6. A picture-text mutual detection method of a picture-text mutual detection network is characterized by comprising the following steps:

when an image is input, carrying out feature extraction on the image based on an image multi-connection feature encoder of an image-text mutual inspection network to obtain image multi-connection features; wherein the image multi-connected feature encoder comprises: the method comprises the following steps of (1) constructing a network by an image classification network, an image detection network and an image structure of an image;

and retrieving the image multi-connection characteristics or the text coding characteristics through an output layer of the image-text mutual detection network to obtain a retrieval result.

7. The teletext interactive inspection method according to claim 6, wherein when an image is input, an image multi-connection feature encoder based on a teletext network performs feature extraction on the image to obtain an image multi-connection feature, comprising:

extracting a main component detection frame and component information of the image, and taking the component information as component characteristics;

8. A method according to claim 6, wherein the text feature encoder comprises: extracting a node characteristic layer, constructing a connection relation layer, constructing a layer and constructing a neighbor relation layer.
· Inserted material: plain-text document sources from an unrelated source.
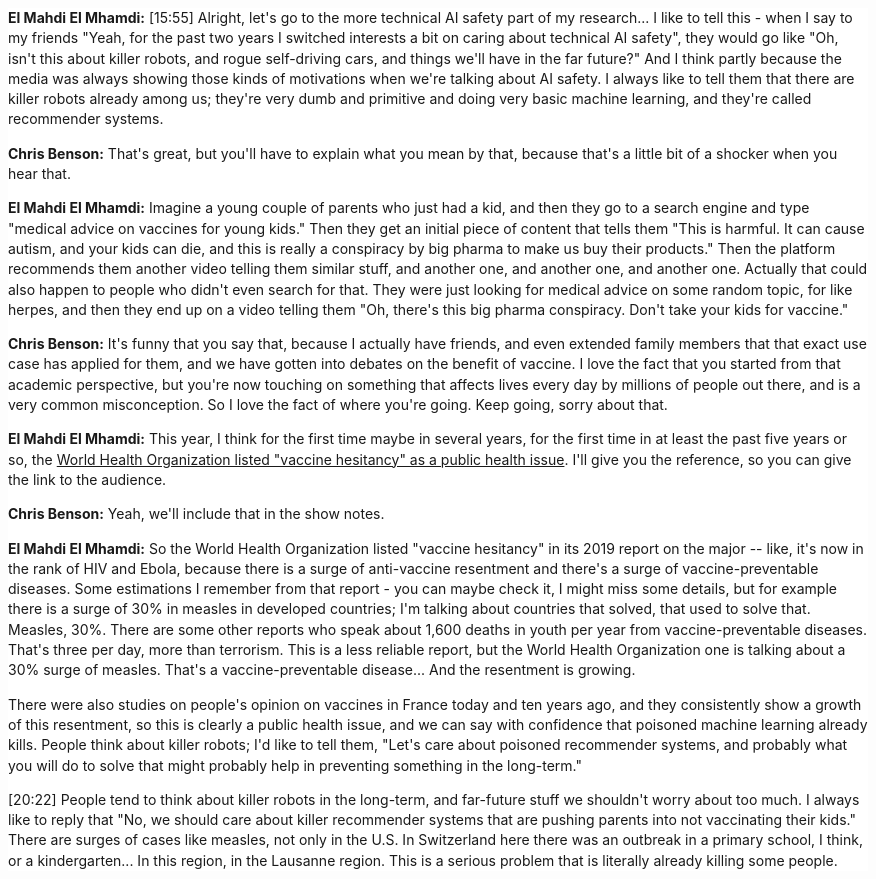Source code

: **El Mahdi El Mhamdi:** \[15:55\] Alright, let's go to the more technical AI safety part of my research... I like to tell this - when I say to my friends "Yeah, for the past two years I switched interests a bit on caring about technical AI safety", they would go like "Oh, isn't this about killer robots, and rogue self-driving cars, and things we'll have in the far future?" And I think partly because the media was always showing those kinds of motivations when we're talking about AI safety. I always like to tell them that there are killer robots already among us; they're very dumb and primitive and doing very basic machine learning, and they're called recommender systems.

**Chris Benson:** That's great, but you'll have to explain what you mean by that, because that's a little bit of a shocker when you hear that.

**El Mahdi El Mhamdi:** Imagine a young couple of parents who just had a kid, and then they go to a search engine and type "medical advice on vaccines for young kids." Then they get an initial piece of content that tells them "This is harmful. It can cause autism, and your kids can die, and this is really a conspiracy by big pharma to make us buy their products." Then the platform recommends them another video telling them similar stuff, and another one, and another one, and another one. Actually that could also happen to people who didn't even search for that. They were just looking for medical advice on some random topic, for like herpes, and then they end up on a video telling them "Oh, there's this big pharma conspiracy. Don't take your kids for vaccine."

**Chris Benson:** It's funny that you say that, because I actually have friends, and even extended family members that that exact use case has applied for them, and we have gotten into debates on the benefit of vaccine. I love the fact that you started from that academic perspective, but you're now touching on something that affects lives every day by millions of people out there, and is a very common misconception. So I love the fact of where you're going. Keep going, sorry about that.

**El Mahdi El Mhamdi:** This year, I think for the first time maybe in several years, for the first time in at least the past five years or so, the [World Health Organization listed "vaccine hesitancy" as a public health issue](https://www.who.int/emergencies/ten-threats-to-global-health-in-2019). I'll give you the reference, so you can give the link to the audience.

**Chris Benson:** Yeah, we'll include that in the show notes.

**El Mahdi El Mhamdi:** So the World Health Organization listed "vaccine hesitancy" in its 2019 report on the major -- like, it's now in the rank of HIV and Ebola, because there is a surge of anti-vaccine resentment and there's a surge of vaccine-preventable diseases. Some estimations I remember from that report - you can maybe check it, I might miss some details, but for example there is a surge of 30% in measles in developed countries; I'm talking about countries that solved, that used to solve that. Measles, 30%. There are some other reports who speak about 1,600 deaths in youth per year from vaccine-preventable diseases. That's three per day, more than terrorism. This is a less reliable report, but the World Health Organization one is talking about a 30% surge of measles. That's a vaccine-preventable disease... And the resentment is growing.

There were also studies on people's opinion on vaccines in France today and ten years ago, and they consistently show a growth of this resentment, so this is clearly a public health issue, and we can say with confidence that poisoned machine learning already kills. People think about killer robots; I'd like to tell them, "Let's care about poisoned recommender systems, and probably what you will do to solve that might probably help in preventing something in the long-term."

\[20:22\] People tend to think about killer robots in the long-term, and far-future stuff we shouldn't worry about too much. I always like to reply that "No, we should care about killer recommender systems that are pushing parents into not vaccinating their kids." There are surges of cases like measles, not only in the U.S. In Switzerland here there was an outbreak in a primary school, I think, or a kindergarten... In this region, in the Lausanne region. This is a serious problem that is literally already killing some people.
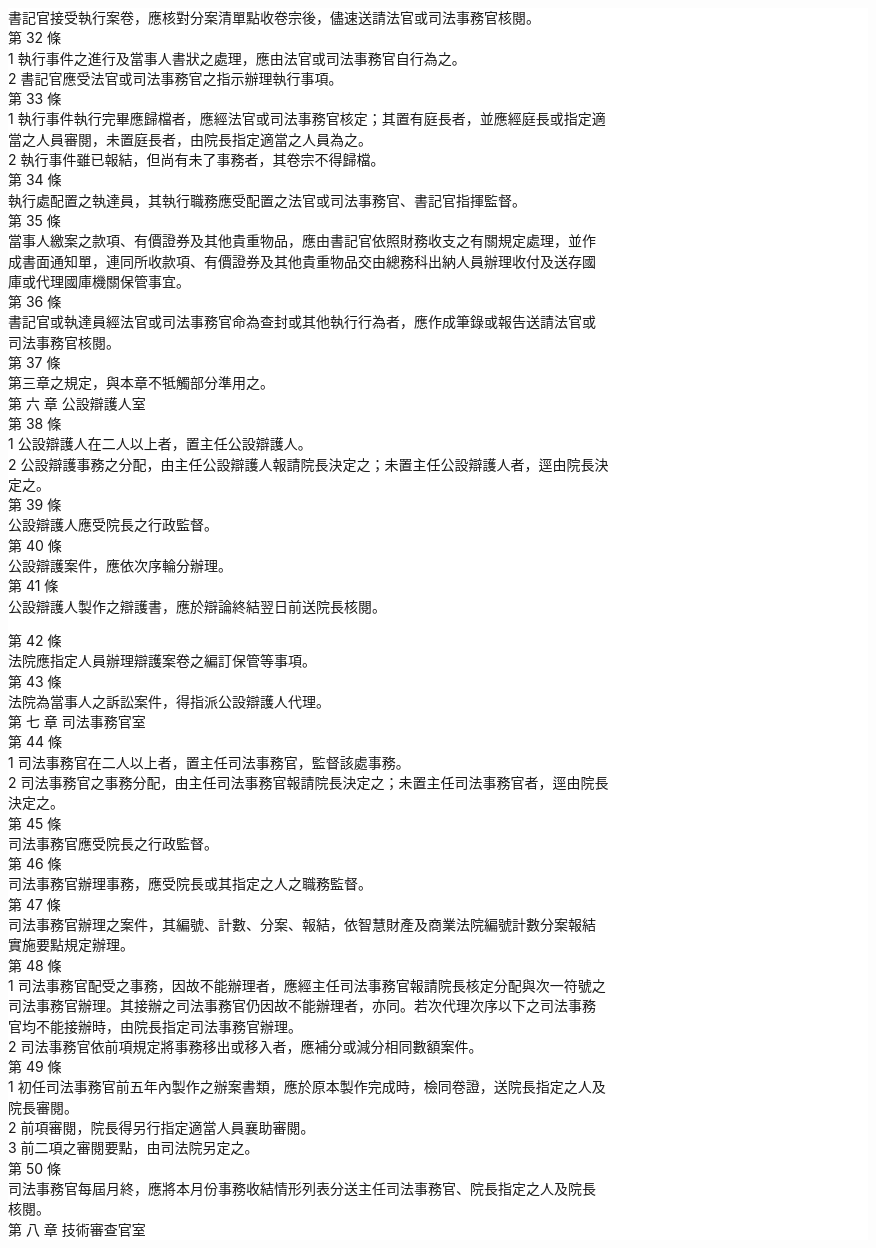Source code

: 

書記官接受執行案卷，應核對分案清單點收卷宗後，儘速送請法官或司法事務官核閱。  
第 32 條  
1 執行事件之進行及當事人書狀之處理，應由法官或司法事務官自行為之。  
2 書記官應受法官或司法事務官之指示辦理執行事項。  
第 33 條  
1 執行事件執行完畢應歸檔者，應經法官或司法事務官核定；其置有庭長者，並應經庭長或指定適  
當之人員審閱，未置庭長者，由院長指定適當之人員為之。  
2 執行事件雖已報結，但尚有未了事務者，其卷宗不得歸檔。  
第 34 條  
執行處配置之執達員，其執行職務應受配置之法官或司法事務官、書記官指揮監督。  
第 35 條  
當事人繳案之款項、有價證券及其他貴重物品，應由書記官依照財務收支之有關規定處理，並作  
成書面通知單，連同所收款項、有價證券及其他貴重物品交由總務科出納人員辦理收付及送存國  
庫或代理國庫機關保管事宜。  
第 36 條  
書記官或執達員經法官或司法事務官命為查封或其他執行行為者，應作成筆錄或報告送請法官或  
司法事務官核閱。  
第 37 條  
第三章之規定，與本章不牴觸部分準用之。  
第 六 章 公設辯護人室  
第 38 條  
1 公設辯護人在二人以上者，置主任公設辯護人。  
2 公設辯護事務之分配，由主任公設辯護人報請院長決定之；未置主任公設辯護人者，逕由院長決  
定之。  
第 39 條  
公設辯護人應受院長之行政監督。  
第 40 條  
公設辯護案件，應依次序輪分辦理。  
第 41 條  
公設辯護人製作之辯護書，應於辯論終結翌日前送院長核閱。  


第 42 條  
法院應指定人員辦理辯護案卷之編訂保管等事項。  
第 43 條  
法院為當事人之訴訟案件，得指派公設辯護人代理。  
第 七 章 司法事務官室  
第 44 條  
1 司法事務官在二人以上者，置主任司法事務官，監督該處事務。  
2 司法事務官之事務分配，由主任司法事務官報請院長決定之；未置主任司法事務官者，逕由院長  
決定之。  
第 45 條  
司法事務官應受院長之行政監督。  
第 46 條  
司法事務官辦理事務，應受院長或其指定之人之職務監督。  
第 47 條  
司法事務官辦理之案件，其編號、計數、分案、報結，依智慧財產及商業法院編號計數分案報結  
實施要點規定辦理。  
第 48 條  
1 司法事務官配受之事務，因故不能辦理者，應經主任司法事務官報請院長核定分配與次一符號之  
司法事務官辦理。其接辦之司法事務官仍因故不能辦理者，亦同。若次代理次序以下之司法事務  
官均不能接辦時，由院長指定司法事務官辦理。  
2 司法事務官依前項規定將事務移出或移入者，應補分或減分相同數額案件。  
第 49 條  
1 初任司法事務官前五年內製作之辦案書類，應於原本製作完成時，檢同卷證，送院長指定之人及  
院長審閱。  
2 前項審閱，院長得另行指定適當人員襄助審閱。  
3 前二項之審閱要點，由司法院另定之。  
第 50 條  
司法事務官每屆月終，應將本月份事務收結情形列表分送主任司法事務官、院長指定之人及院長  
核閱。  
第 八 章 技術審查官室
9. A training device for a graph-text mutual inspection network is characterized by comprising:

the network construction module is used for constructing a network based on the image multi-connection characteristic encoder and the text characteristic encoder to obtain an initial image-text mutual inspection network;

and the network training module is used for training the initial image-text mutual detection network based on the image-text retrieval loss function and the training data to obtain the image-text mutual detection network.

10. A picture and text mutual detection device of a picture and text mutual detection network is characterized by comprising:

the text feature processing module is used for carrying out feature coding on the text information based on a text feature coder of the image-text mutual detection network to obtain corresponding text coding features when the text information is input;

11. A server, comprising:

a memory for storing a computer program;

a processor for implementing the steps of the training method of the teletext mutual detection network according to any one of claims 1 to 5 and/or the steps of the teletext mutual detection method of the teletext mutual detection network according to any one of claims 6 to 8 when executing the computer program.

12. A computer-readable storage medium, characterized in that a computer program is stored on the computer-readable storage medium, and the computer program, when executed by a processor, implements the steps of the training method for teletext network according to any one of claims 1-5 and/or the steps of the teletext method for teletext network according to any one of claims 6-8.